Climate change is one of the most talked about issues of our time. For UVic alumni Colton Dom, Abby Neufeld, and Matthew Campbell, creating space for discussing this significant topic is both a passion and a necessity.
The New Twenties is an online magazine which regularly publishes climate-focused art, news, and literature. While the website officially launched on Jan. 2, 2020, The New Twenties began a soft launch on Sept. 18, 2019.
“The original plan was to wait for the new year, but the whole team wanted to write about the then-upcoming election,” said Dom. He noted that the ramifications of each federal party’s take on climate change were too significant not to write about as soon as possible.
After their first year of publication has passed, the magazine will also produce a physical anthology for the year containing the team’s favourite pieces. This collection could prove to be an impactful way to get people thinking hard about how climate change affects us all.
According to Dom, the magazine’s Editor-in-Chief, the magazine began as a way to fill an absence of climate-conscious literature and art. When Dom and the team discovered something called the “hyperobject” — a concept brought forward by philosopher Timothy Morton — they knew it was essential to create a space to discuss the idea.
Hyperobjects are immaterial objects which have vitality, that are so enormous a single individual cannot fully comprehend them, and that humans cannot touch — such as race, class, or climate change.

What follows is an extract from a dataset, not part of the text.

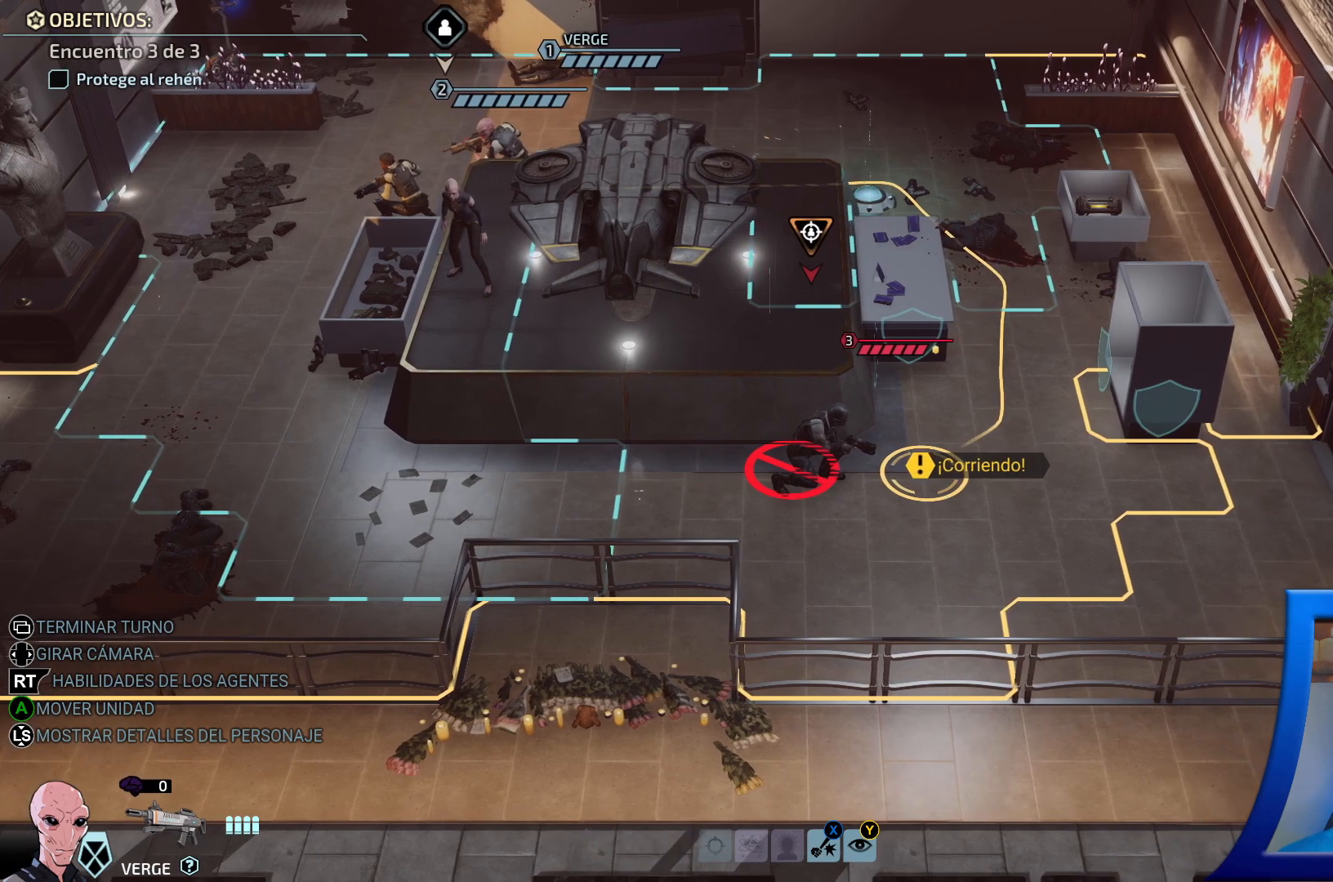
{"buttons": ["X"], "left_stick": "center", "right_stick": "center", "events": [[417, "X", "down"]]}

To discuss global warming as a hyperobject became the team’s obsession; The New Twenties is a place for the discourse surrounding this concept.

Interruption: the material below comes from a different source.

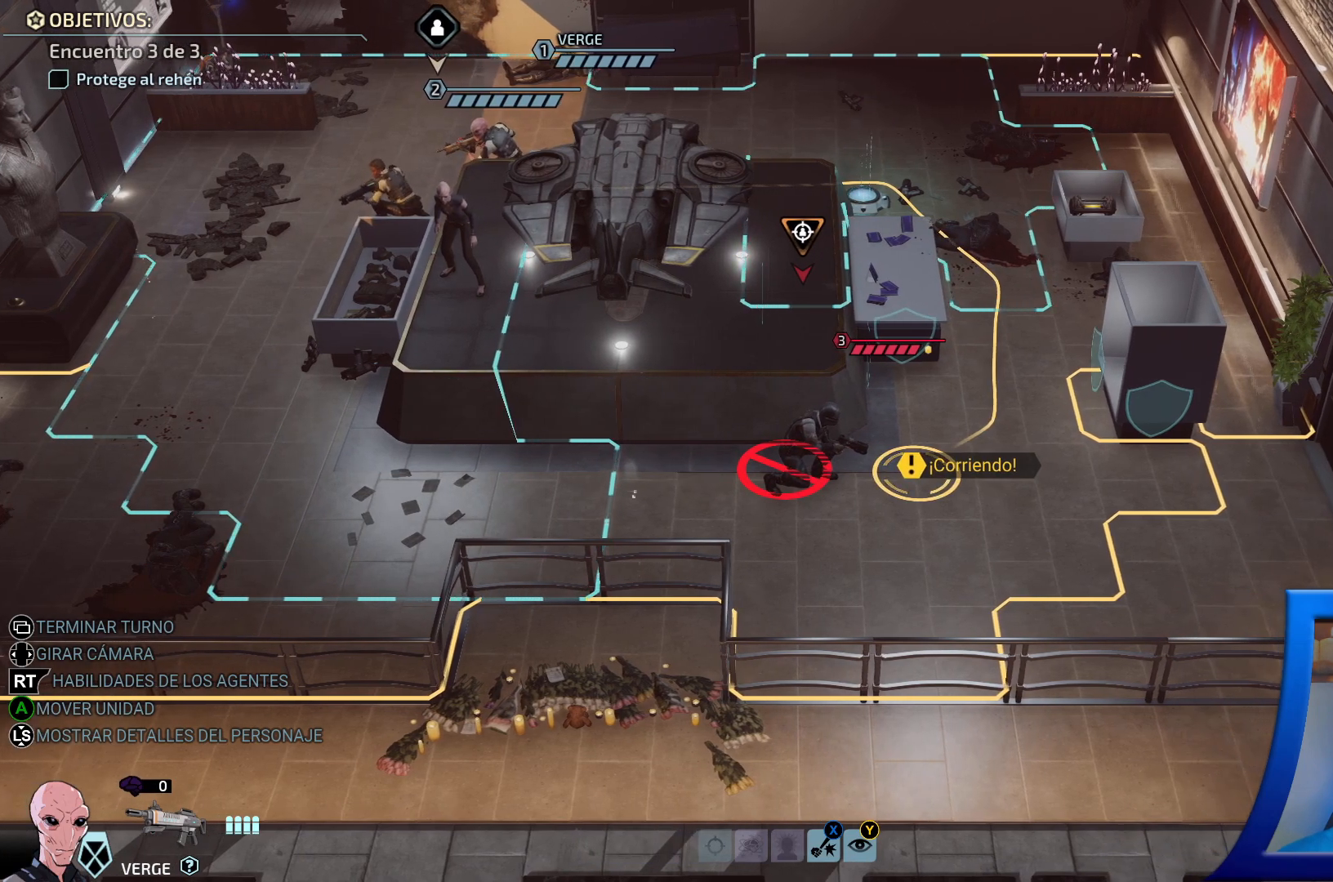
{"buttons": [], "left_stick": "center", "right_stick": "center", "events": [[17, "X", "up"]]}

“It took living on the other side of the Pacific Ocean to finally get perspective on what was bothering me about North American literature, even literature as a whole: it was no longer a realistic depiction of the planet,” said Dom, who lived in Japan for a short time.

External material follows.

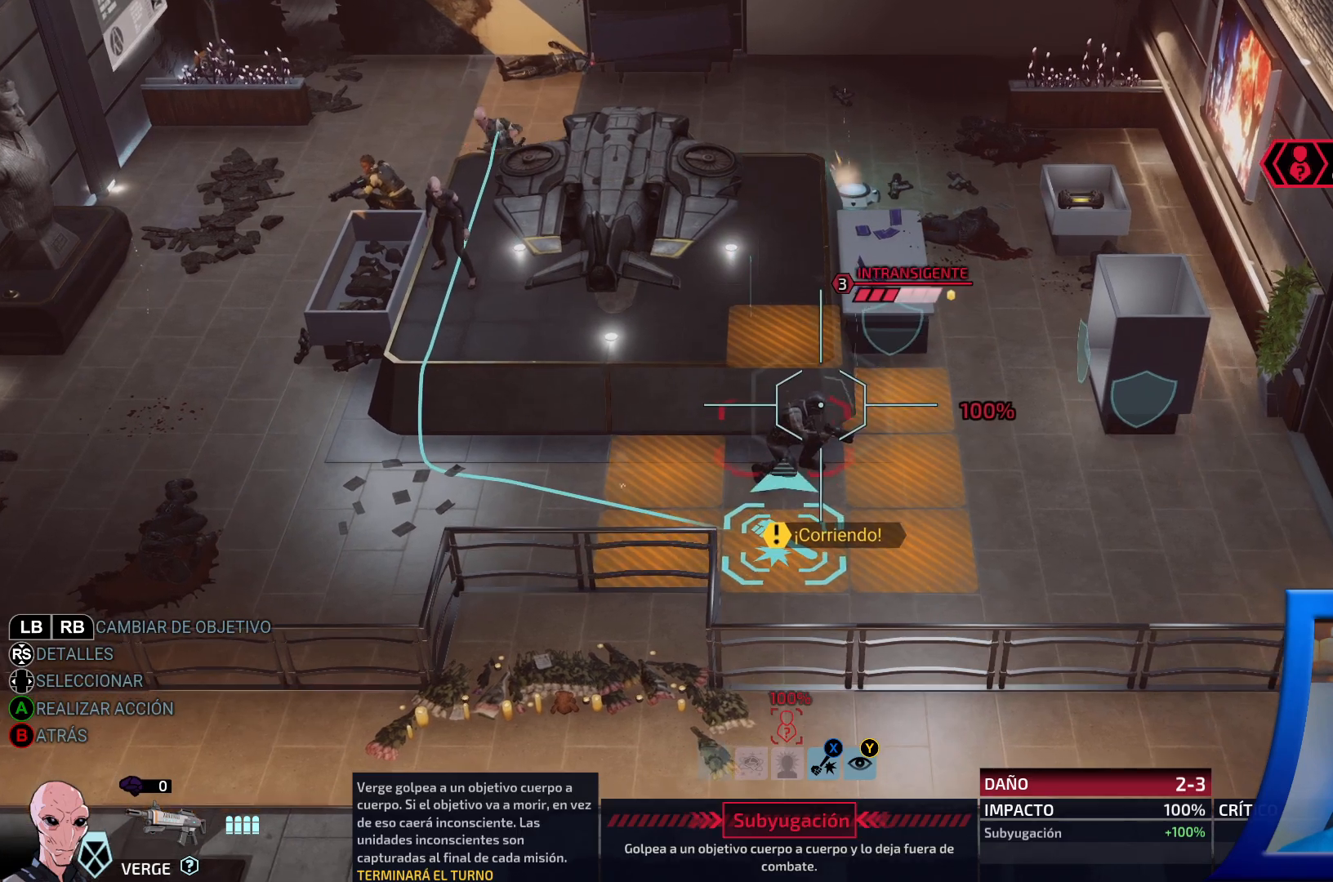
{"buttons": [], "left_stick": "center", "right_stick": "center", "events": []}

The magazine’s focus on climate change, and what it means to exist on a planet that is quickly being broken down by humanity’s impact, is a crucial topic in the current era. The stories and art featured in The New Twenties strive to bring focus to the many artists currently speaking about climate change, and to help amplify these voices.
Although many writers and artists tackle this issue regularly, The New Twenties’s focus on this topic aims for what Dom calls an “intense, ground-up restructuring” of the way people see the hyperobject of climate change. The magazine gives space for these conversations to happen in a more laser-focused way.
On Dec. 7, 2019, the New Twenties team held their first live event, a Climate Variety Show featuring poetry, song, speeches, and drag. The show was a fundraiser aimed to help the New Twenties staff support artists contributing to their magazine.
The New Twenties publishes online four days a week, Tuesday through Friday, and is currently open for submissions. Being open for submissions, Dom says, means that they will have an exciting variety of different artists publishing with The New Twenties in the coming months.
Climate change is a genuine, urgent threat facing humanity. For those interested in thinking more about climate change and how it impacts us, The New Twenties could be a good place to start.